In a world where travel is common and eating out is a social thing, it’s hard to avoid restaurants. Even at my job, a regular team luncheon is expected. It’s difficult to explain that one can’t simply just order a salad (Did I mention I’m sick of salad?) and trust that it’s free of gluten. (What are those crumbly things?? Are those artificial bacon bits?? What’s in that dressing?)

I’m tired of explaining whether or not I have an “official” diagnosis, and what happens if I eat gluten. Personally, I don’t want to explain my intestinal issues, and I’m sure the surrounding diners don’t want to hear about it while they are enjoying their warm yeast rolls, pies, cakes, and other gluten vehicles.

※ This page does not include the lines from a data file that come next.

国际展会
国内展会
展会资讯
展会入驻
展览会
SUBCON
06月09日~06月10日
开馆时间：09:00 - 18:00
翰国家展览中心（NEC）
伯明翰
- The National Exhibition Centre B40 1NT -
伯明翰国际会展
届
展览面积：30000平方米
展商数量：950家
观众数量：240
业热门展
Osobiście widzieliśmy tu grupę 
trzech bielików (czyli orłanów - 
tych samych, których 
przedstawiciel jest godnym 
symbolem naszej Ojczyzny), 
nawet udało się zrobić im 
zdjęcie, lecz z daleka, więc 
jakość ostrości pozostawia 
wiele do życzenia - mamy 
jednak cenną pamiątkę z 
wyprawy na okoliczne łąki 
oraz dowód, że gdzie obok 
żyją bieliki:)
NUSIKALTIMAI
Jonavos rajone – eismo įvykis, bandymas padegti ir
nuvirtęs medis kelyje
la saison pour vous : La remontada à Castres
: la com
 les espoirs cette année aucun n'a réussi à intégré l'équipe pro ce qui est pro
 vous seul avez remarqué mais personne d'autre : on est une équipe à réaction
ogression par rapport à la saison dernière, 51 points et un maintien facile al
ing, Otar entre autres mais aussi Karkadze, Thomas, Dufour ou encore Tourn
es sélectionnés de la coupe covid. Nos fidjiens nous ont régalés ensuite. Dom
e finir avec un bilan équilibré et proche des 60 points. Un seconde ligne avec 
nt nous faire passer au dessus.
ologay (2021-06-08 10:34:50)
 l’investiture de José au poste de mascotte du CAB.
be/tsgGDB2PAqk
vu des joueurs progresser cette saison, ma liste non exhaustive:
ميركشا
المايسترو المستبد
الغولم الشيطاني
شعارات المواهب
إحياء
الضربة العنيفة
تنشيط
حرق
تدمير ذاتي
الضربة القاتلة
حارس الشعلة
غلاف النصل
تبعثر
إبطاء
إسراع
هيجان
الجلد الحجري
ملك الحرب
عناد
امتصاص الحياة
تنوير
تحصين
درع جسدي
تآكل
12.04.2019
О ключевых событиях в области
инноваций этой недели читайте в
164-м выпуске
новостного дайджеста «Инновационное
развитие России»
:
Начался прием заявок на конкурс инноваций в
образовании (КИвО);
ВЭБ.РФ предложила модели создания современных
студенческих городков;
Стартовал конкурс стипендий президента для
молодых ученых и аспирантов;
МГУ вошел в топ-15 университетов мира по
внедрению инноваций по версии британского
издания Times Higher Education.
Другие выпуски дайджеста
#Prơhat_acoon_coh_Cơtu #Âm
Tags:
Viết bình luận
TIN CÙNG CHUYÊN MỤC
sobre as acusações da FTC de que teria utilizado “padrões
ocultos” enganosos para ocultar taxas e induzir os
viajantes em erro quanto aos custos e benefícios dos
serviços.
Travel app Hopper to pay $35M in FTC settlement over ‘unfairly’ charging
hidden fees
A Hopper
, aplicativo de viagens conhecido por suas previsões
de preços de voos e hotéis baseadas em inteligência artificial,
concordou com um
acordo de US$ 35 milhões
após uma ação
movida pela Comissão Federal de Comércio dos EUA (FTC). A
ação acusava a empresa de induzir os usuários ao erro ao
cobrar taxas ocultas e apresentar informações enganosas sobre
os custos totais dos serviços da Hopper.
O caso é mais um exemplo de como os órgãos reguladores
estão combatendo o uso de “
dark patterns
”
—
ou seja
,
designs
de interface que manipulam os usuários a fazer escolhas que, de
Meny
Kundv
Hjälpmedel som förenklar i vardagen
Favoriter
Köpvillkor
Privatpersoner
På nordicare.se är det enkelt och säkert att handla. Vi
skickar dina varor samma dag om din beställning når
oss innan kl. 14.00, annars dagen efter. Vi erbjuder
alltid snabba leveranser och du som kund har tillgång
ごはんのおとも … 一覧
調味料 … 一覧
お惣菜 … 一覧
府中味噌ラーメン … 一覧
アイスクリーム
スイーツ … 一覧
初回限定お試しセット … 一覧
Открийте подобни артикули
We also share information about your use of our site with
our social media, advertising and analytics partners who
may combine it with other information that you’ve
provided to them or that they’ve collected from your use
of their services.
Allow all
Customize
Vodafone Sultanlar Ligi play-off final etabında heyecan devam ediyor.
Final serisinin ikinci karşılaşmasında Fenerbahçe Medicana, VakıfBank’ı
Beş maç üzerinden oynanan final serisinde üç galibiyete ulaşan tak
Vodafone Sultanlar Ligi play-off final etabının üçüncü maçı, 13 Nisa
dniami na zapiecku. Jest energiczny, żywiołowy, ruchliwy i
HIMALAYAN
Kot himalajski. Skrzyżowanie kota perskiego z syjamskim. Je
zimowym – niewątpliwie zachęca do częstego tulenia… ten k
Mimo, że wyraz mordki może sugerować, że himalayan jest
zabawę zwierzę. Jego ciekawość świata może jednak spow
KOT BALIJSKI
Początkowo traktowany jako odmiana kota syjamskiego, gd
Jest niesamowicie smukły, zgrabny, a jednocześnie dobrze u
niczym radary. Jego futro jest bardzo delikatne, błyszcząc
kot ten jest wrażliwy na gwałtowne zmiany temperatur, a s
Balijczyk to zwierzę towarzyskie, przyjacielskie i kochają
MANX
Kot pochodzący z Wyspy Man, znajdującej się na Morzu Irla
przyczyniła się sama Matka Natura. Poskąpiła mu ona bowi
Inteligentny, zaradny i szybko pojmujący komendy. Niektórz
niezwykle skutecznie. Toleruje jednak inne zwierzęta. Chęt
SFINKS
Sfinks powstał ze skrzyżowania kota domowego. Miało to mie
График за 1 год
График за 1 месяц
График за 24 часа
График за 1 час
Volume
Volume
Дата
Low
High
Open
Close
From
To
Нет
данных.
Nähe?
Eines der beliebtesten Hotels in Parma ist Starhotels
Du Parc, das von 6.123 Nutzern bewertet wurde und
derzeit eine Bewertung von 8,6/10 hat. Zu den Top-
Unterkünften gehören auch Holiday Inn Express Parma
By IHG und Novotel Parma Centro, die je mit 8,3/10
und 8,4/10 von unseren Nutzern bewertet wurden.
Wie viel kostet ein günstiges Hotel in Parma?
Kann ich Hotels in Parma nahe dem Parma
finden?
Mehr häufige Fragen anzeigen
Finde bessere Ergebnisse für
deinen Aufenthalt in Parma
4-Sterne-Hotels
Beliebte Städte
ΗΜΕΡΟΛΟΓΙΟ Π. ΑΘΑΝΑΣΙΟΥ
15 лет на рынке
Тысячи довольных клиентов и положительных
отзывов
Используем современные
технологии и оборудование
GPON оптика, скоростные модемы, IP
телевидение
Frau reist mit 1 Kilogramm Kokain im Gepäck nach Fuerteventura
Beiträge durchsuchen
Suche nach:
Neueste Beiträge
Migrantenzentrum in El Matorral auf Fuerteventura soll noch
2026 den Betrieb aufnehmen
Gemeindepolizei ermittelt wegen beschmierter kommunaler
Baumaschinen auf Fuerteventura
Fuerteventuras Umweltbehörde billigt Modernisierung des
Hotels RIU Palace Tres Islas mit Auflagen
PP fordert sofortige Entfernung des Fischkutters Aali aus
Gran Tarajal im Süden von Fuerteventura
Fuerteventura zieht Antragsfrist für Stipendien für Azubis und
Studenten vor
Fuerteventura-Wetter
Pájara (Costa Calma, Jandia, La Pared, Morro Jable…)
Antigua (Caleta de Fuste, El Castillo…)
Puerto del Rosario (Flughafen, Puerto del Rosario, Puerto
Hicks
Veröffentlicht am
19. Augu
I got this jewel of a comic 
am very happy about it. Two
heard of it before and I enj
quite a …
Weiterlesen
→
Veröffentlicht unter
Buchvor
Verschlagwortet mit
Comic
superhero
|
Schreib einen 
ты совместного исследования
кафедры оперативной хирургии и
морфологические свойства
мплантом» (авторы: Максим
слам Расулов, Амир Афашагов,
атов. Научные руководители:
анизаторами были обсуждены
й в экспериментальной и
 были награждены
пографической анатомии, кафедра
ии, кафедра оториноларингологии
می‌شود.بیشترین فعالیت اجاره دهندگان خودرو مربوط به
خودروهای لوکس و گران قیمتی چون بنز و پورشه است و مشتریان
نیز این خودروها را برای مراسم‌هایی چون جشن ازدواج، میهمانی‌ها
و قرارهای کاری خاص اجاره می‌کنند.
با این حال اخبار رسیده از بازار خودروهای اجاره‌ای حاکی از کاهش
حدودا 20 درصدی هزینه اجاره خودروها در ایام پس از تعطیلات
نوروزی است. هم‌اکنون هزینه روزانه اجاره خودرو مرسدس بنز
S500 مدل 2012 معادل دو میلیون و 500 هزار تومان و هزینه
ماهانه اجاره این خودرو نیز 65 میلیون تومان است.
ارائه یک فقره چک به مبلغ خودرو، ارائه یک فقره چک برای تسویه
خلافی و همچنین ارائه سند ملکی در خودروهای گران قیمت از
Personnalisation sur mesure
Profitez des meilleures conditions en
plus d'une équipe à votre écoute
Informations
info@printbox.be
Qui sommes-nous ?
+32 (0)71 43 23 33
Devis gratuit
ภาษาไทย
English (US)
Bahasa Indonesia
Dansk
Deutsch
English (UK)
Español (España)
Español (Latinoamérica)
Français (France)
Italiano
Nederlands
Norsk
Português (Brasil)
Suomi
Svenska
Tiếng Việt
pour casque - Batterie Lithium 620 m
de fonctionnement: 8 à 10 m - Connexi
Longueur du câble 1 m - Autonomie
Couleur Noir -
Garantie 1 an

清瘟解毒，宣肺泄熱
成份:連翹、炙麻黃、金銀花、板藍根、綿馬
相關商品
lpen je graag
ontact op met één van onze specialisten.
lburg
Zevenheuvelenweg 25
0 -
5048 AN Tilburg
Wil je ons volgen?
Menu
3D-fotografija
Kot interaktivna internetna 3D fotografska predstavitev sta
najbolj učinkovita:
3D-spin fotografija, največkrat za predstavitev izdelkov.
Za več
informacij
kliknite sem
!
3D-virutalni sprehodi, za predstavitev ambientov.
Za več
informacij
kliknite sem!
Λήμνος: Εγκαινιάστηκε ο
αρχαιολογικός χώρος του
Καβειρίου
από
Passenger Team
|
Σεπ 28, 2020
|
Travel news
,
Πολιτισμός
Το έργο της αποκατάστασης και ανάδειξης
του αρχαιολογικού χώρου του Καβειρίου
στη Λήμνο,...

As for second-hand gluten, or cross-contamination, it’s frustrating. Try insisting that your friend or co-worker not pass that plate of rolls across your plate, or eat that sandwich while standing close enough for crumbs to fall into your very plain salad. (Lettuce is evil and if I eat any more I will find myself delivering Easter eggs.) Of course everyone thinks you are overreacting and just being cranky because you don’t have enough carbs in your diet.  Never mind trying to explain the issue of needing a separate toaster.

I was told by one person that they gave up gluten for a while and felt amazing, but explained that was most likely due to the fact they gave up drinking and sugar, as well.

“Whoa, now, let’s not get crazy,” I replied. “I’m not trying to deprive myself. There are plenty of gluten-free alcohol options. And sugar? That stuff’s gluten-free. I will eat it right out of the bag.”

I’m not some kind of nut case, you know. Pass the wine.




1 comment:

Lynda D said...

I've had no carbs for a month now, so i guess you could say im gluten free. I do feel great and did so from the first week. My only health issue is being FAT and so im not in danger if i do get the odd fructose or milk sugar. I cant imagine the frustration of having to be so strict.